Provided text:
◇ ◇ ◇ ◇
No. Not Benghazi!!!! [I believe we have attained the four exclamation point threshold].
The French Revolution.
The class structure:
The nobles (first estate)
The clergy (second estate)
Everyone else (third estate)
The first 2 estates were largely tax exempt.
The economy was in tatters
-Unpaid for wars.
-Taxes went into the nobles coffers rather than to the State.
-Rampant corruption in the system.
-The banks refused to lend money to the State since the Moody's of the day had removed the triple A rating and reduced it to C.
-The peasantry were fed up with cake and rather more fed up of paying for the lavish lifestyles of the top two estates.
To try and solve the problem of a bankrupt treasury they decided to raise taxes; but on only one of the estates, can you guess which one?
You got it in one.
The third estate.
The rest as they say is history, and it got fairly messy.
I wonder if there are any parallels in our current plutocratic capitalist system?
Hmmm.
The Internal Revenue Service today released a new report showing that in 2010, as the nation’s stock markets recovered, the richest Americans saw their share of all national income rise and their effective federal income tax rate fall.
Goddammit I cant quite see it, could someone help me out here?
Hmmm
One thing I can prove, however, is that inequality makes a small number of people incredibly richer and a large number of people much poorer. In the United States, for example, ordinary Americans are about half as well off as they would be if America had the same level of inequality today as it did forty years ago.
◇ ◇ ◇ ◇
Source material:
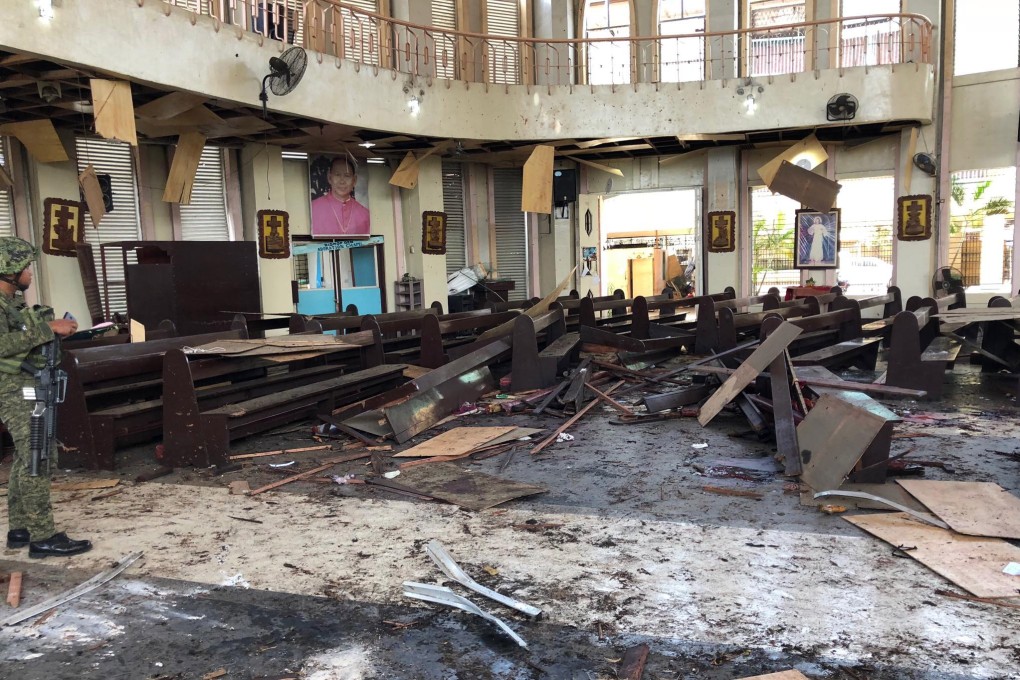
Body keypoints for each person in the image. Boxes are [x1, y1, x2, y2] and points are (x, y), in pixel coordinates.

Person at [0, 237, 92, 558]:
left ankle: (20, 529)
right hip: (12, 390)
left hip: (27, 384)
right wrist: (47, 328)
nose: (29, 273)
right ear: (10, 269)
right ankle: (43, 537)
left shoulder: (11, 304)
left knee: (28, 457)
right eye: (25, 267)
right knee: (36, 456)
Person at [310, 156, 370, 237]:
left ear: (354, 180)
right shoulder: (314, 208)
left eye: (347, 175)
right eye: (337, 175)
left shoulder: (365, 214)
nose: (342, 181)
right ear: (329, 177)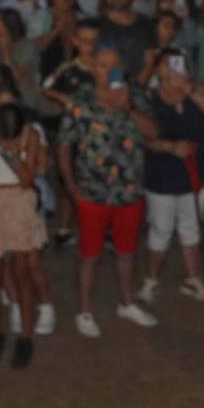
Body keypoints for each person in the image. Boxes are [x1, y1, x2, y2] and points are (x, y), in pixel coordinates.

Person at [58, 51, 155, 342]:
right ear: (93, 68)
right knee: (89, 254)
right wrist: (70, 185)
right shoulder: (80, 100)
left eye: (114, 66)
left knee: (127, 251)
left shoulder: (136, 95)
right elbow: (64, 144)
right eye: (102, 66)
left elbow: (152, 132)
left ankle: (127, 302)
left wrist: (129, 108)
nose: (108, 71)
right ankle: (85, 310)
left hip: (128, 189)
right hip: (92, 190)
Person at [0, 99, 47, 368]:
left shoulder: (32, 135)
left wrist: (10, 154)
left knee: (22, 274)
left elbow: (27, 180)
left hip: (19, 200)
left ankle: (26, 336)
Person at [137, 60, 204, 306]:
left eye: (175, 76)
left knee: (191, 225)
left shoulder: (197, 93)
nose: (170, 83)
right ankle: (151, 279)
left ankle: (193, 277)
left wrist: (189, 90)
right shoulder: (149, 101)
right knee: (161, 228)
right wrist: (170, 147)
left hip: (196, 171)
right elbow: (141, 136)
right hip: (163, 172)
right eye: (164, 78)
◇ ◇ ◇ ◇
Work task: Under "The economy was in tatters" in the post on the French Revolution, what problems are listed? Give each one.

Exercise response:
- Unpaid-for wars.
- Taxes went into the nobles' coffers rather than to the State.
- Rampant corruption in the system.
- The banks refused to lend money to the State because its triple A rating had been cut to C.
- The peasantry were fed up with paying for the lavish lifestyles of the top two estates.